Asimismo, el uso de aparatos eléctricos puede derivar en riesgos por electrocución, quemaduras, incendios y explosiones.

Para evitarlos, además de utilizar los equipos de protección térmicos necesarios, como por ejemplo los guantes, todos los equipos eléctricos deben mantenerse en perfectas condiciones.

Deberán realizarse las inspecciones periódicas de las instalaciones eléctricas, verificando el perfecto estado del cableado y de los apartaos que se utilizan. También deberán alejarse las sustancias inflamables y los líquidos de cualquier instalación eléctrica, aparato y fuente de calor.

Riesgos químicos

Uno de los riesgos laborales en peluquería más peligroso por su invisibilidad es la exposición a agentes químicos. En las peluquerías se trabaja con tintes, disolventes, alcoholes, etc.

Una manipulación incorrecta de estas sustancias puede derivar en problemas cutáneos, respiratorios, quemaduras, alergias e intoxicaciones, entre otros.

Para prevenirlos, se han de seguir rigurosamente las indicaciones de cada fabricante. Además, los trabajadores deberán recibir la formación laboral pertinente y dispondrán de equipos de protección durante la manipulación de estos productos.

Riesgos físicos

En cuanto a los riesgos físicos, están los derivados de las condiciones ambientales del puesto de trabajo  y los derivados de la carga de trabajo.

Para garantizar la seguridad en la peluquería, la temperatura, la luz y humedad deben ser adecuadas. Solo de este modo el trabajo se realizará de manera confortable, segura y sin molestias.

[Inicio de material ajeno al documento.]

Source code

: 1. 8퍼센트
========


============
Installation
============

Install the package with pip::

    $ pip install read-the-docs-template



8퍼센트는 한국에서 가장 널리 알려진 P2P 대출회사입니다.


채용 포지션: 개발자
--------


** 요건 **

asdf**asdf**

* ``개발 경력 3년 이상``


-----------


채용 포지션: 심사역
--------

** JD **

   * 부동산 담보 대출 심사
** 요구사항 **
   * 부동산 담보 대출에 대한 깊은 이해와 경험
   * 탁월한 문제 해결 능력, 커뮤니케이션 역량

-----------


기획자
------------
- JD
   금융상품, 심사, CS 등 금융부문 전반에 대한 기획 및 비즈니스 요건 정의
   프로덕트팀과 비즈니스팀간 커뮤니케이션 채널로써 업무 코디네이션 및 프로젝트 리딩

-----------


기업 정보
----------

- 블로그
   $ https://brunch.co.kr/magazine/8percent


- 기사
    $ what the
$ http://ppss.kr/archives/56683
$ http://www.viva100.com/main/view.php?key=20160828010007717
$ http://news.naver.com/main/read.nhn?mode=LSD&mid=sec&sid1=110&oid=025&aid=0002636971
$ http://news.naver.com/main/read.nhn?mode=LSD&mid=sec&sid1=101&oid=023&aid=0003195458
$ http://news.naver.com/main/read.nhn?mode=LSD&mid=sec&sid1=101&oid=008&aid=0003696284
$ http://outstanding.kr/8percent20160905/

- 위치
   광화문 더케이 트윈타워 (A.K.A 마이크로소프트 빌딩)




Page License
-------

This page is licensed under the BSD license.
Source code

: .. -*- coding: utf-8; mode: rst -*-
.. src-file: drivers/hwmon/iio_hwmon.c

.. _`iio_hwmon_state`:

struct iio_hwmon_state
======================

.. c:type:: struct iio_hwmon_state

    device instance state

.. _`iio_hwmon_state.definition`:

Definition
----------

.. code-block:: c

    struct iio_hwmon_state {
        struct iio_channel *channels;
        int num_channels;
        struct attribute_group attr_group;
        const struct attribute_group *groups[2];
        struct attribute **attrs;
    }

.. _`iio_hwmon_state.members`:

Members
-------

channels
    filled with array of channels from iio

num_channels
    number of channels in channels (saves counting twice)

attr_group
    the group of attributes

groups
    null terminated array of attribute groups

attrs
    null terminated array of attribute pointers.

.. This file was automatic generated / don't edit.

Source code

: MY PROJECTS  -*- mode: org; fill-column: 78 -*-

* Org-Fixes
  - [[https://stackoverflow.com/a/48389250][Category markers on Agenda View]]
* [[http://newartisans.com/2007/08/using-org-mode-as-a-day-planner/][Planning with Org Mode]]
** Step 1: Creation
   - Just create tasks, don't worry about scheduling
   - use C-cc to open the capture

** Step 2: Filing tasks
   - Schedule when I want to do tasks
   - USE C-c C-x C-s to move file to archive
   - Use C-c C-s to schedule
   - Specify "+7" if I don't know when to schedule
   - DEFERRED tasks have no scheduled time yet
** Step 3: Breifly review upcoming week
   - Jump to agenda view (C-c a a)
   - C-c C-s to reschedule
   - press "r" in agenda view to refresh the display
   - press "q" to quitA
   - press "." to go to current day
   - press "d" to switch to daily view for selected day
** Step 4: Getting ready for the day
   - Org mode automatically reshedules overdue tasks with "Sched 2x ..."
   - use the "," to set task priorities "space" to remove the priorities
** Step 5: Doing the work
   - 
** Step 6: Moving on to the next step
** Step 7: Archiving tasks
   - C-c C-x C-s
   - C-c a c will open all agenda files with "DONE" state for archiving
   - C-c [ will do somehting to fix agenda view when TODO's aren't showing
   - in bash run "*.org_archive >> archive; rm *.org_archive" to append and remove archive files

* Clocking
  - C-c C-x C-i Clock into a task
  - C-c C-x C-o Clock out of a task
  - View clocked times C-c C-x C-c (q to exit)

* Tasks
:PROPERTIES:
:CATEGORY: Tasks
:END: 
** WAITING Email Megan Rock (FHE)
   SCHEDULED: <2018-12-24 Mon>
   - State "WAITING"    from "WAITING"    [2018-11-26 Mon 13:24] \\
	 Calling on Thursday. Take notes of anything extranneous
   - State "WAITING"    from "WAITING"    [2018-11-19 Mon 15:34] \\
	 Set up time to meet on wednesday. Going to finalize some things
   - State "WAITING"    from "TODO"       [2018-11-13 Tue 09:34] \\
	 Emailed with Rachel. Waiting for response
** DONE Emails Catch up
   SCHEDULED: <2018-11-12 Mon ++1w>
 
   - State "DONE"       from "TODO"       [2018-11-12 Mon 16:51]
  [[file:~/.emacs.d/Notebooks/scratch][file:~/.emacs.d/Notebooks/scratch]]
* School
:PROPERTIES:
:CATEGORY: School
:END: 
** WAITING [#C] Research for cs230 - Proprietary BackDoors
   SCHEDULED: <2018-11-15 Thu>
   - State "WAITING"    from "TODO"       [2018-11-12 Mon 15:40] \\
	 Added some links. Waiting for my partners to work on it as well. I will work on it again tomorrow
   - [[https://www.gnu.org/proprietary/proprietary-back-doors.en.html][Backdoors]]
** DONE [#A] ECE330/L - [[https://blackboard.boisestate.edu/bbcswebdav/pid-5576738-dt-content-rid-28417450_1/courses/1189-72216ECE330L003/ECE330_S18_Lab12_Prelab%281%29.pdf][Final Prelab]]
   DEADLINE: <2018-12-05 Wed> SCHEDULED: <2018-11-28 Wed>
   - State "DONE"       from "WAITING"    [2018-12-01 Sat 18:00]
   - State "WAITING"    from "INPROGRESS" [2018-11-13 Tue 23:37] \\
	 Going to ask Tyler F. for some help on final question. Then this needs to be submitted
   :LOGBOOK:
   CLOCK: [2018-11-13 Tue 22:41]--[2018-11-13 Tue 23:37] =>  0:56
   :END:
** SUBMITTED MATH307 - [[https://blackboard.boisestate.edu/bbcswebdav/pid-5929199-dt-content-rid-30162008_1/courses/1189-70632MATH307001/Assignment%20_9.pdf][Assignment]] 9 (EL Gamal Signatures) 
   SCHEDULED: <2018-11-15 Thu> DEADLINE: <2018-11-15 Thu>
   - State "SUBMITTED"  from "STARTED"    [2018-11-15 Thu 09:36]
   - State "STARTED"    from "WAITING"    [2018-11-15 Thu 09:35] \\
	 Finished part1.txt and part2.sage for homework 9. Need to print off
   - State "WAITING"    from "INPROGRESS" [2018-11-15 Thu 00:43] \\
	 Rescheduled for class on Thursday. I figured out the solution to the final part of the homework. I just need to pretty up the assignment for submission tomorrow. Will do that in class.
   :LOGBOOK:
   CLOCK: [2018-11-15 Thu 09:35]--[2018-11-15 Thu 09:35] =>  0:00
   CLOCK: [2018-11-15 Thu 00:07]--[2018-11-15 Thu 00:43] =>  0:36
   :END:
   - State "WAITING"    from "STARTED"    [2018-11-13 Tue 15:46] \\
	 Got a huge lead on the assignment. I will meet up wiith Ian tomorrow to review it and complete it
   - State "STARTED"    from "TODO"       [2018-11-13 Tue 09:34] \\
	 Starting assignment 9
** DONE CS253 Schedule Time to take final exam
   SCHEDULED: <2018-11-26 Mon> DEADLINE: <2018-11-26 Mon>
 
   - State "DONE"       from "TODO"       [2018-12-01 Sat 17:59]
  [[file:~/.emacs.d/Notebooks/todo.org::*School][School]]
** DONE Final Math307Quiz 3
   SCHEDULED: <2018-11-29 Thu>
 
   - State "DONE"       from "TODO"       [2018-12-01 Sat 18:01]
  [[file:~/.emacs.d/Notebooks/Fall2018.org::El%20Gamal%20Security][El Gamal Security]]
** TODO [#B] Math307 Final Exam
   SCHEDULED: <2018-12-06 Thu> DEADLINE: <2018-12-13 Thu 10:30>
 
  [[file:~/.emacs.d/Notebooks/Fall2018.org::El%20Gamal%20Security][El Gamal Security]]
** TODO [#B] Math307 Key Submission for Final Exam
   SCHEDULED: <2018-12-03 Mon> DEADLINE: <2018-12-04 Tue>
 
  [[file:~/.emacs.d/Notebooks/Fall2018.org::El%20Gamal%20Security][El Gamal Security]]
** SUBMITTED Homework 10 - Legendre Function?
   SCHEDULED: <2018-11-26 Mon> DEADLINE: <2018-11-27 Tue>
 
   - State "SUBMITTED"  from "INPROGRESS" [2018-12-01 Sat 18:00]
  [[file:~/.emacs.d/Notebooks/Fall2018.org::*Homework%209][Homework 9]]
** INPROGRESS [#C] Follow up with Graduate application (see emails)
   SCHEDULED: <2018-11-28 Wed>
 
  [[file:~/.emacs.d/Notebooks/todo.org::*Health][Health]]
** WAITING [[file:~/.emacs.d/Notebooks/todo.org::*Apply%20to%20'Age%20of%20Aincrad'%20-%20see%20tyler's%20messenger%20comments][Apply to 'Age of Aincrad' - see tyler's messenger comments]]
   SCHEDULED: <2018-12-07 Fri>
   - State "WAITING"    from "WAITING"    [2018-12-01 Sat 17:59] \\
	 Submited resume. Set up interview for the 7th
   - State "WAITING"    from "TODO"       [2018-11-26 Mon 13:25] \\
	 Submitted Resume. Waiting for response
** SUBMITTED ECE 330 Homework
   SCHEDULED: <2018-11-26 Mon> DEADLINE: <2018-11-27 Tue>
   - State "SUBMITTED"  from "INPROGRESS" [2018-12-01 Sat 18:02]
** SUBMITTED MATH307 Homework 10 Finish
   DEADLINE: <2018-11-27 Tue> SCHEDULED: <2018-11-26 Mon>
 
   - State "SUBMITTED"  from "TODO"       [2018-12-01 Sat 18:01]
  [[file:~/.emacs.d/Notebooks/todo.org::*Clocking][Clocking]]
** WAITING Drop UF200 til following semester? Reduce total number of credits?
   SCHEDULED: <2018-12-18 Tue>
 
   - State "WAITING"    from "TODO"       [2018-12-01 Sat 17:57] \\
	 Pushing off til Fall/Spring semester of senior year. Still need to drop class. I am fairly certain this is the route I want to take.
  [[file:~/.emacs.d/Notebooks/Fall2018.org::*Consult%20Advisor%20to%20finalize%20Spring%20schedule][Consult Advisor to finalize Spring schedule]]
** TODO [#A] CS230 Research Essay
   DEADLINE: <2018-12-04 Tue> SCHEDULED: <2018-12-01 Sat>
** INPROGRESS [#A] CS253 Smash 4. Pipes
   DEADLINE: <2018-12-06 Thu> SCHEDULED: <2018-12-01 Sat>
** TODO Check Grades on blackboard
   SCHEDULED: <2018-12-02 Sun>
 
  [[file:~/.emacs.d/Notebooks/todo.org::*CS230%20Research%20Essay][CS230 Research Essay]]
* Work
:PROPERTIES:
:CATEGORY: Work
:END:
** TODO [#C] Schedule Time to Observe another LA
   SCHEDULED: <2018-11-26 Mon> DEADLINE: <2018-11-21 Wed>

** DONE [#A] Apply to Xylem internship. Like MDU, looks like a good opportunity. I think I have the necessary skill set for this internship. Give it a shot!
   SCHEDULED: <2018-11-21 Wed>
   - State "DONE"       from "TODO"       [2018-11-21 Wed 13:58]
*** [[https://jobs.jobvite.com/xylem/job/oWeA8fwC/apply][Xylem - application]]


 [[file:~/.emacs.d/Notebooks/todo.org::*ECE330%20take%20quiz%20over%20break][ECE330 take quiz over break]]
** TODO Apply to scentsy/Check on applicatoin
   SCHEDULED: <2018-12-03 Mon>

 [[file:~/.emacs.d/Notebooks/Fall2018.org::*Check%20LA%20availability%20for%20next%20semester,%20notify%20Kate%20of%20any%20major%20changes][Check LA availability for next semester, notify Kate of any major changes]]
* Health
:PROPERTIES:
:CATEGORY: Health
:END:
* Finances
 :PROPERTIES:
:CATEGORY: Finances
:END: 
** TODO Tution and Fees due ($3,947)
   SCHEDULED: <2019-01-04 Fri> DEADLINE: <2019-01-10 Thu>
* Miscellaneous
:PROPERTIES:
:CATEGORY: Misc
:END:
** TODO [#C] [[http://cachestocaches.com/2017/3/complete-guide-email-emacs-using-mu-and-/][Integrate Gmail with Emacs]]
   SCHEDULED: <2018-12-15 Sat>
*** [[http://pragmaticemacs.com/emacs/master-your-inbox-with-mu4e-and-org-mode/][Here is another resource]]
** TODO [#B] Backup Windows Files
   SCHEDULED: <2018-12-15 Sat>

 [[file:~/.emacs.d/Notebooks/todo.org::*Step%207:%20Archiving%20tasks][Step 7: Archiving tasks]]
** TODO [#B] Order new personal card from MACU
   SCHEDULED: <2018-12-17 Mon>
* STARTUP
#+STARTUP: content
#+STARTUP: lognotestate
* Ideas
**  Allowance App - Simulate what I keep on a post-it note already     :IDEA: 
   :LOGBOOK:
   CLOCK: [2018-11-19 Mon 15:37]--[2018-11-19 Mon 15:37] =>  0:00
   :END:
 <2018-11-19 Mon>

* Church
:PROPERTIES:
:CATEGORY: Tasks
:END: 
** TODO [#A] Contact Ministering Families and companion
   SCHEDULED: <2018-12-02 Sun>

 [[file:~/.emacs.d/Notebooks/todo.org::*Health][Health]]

En cuanto a la carga de trabajo, la repetición de movimientos y posturas no ergonómicas puede desencadenar en problemas físicos. Los más habituales son problemas musculares, articulares y de tendones, sobre todo en la mitad superior del cuerpo. Esto abarca la zona del cuello, espalda, brazos, manos y hombros.

Riesgos psicosociales

La sobrecarga de trabajo suele hacer mella en las peluquerías. Por ello, es habitual encontrar problemas de ansiedad, depresión, fatiga, etc.

Una vez más, la formación en prevención de riesgos laborales es fundamental para evitar estos riesgos laborales en peluquería. En Novagés formamos a todo tipo de colectivos para que el trabajo se realice de forma segura.